▶ [Provided data]
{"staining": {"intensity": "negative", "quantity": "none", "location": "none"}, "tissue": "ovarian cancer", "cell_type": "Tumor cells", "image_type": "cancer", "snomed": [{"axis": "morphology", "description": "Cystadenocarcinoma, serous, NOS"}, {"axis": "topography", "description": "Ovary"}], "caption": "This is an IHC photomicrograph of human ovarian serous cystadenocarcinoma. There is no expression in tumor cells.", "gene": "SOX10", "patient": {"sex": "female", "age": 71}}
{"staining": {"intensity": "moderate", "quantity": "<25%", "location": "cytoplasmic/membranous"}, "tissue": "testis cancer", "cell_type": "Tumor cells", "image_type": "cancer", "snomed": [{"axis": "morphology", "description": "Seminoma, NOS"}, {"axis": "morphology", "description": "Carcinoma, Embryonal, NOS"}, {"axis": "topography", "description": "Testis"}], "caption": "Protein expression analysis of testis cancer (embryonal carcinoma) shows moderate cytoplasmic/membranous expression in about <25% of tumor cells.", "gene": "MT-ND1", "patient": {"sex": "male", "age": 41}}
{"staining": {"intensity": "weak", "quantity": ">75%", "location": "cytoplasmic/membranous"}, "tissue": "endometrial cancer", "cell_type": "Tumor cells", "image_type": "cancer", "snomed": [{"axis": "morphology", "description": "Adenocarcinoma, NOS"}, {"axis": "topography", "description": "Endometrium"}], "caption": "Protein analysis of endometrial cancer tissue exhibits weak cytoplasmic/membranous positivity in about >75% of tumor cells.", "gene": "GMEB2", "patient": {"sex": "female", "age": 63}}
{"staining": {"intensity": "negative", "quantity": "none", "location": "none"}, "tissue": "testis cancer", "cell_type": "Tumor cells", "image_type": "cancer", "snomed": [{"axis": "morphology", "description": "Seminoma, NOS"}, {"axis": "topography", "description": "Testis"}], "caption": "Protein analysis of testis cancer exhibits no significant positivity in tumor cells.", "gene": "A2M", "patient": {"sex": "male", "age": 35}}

▶ [Exercise brief] Go through the listing and copy all of it exactly.

▶ [Solution]
{"staining": {"intensity": "negative", "quantity": "none", "location": "none"}, "tissue": "ovarian cancer", "cell_type": "Tumor cells", "image_type": "cancer", "snomed": [{"axis": "morphology", "description": "Cystadenocarcinoma, serous, NOS"}, {"axis": "topography", "description": "Ovary"}], "caption": "This is an IHC photomicrograph of human ovarian serous cystadenocarcinoma. There is no expression in tumor cells.", "gene": "SOX10", "patient": {"sex": "female", "age": 71}}
{"staining": {"intensity": "moderate", "quantity": "<25%", "location": "cytoplasmic/membranous"}, "tissue": "testis cancer", "cell_type": "Tumor cells", "image_type": "cancer", "snomed": [{"axis": "morphology", "description": "Seminoma, NOS"}, {"axis": "morphology", "description": "Carcinoma, Embryonal, NOS"}, {"axis": "topography", "description": "Testis"}], "caption": "Protein expression analysis of testis cancer (embryonal carcinoma) shows moderate cytoplasmic/membranous expression in about <25% of tumor cells.", "gene": "MT-ND1", "patient": {"sex": "male", "age": 41}}
{"staining": {"intensity": "weak", "quantity": ">75%", "location": "cytoplasmic/membranous"}, "tissue": "endometrial cancer", "cell_type": "Tumor cells", "image_type": "cancer", "snomed": [{"axis": "morphology", "description": "Adenocarcinoma, NOS"}, {"axis": "topography", "description": "Endometrium"}], "caption": "Protein analysis of endometrial cancer tissue exhibits weak cytoplasmic/membranous positivity in about >75% of tumor cells.", "gene": "GMEB2", "patient": {"sex": "female", "age": 63}}
{"staining": {"intensity": "negative", "quantity": "none", "location": "none"}, "tissue": "testis cancer", "cell_type": "Tumor cells", "image_type": "cancer", "snomed": [{"axis": "morphology", "description": "Seminoma, NOS"}, {"axis": "topography", "description": "Testis"}], "caption": "Protein analysis of testis cancer exhibits no significant positivity in tumor cells.", "gene": "A2M", "patient": {"sex": "male", "age": 35}}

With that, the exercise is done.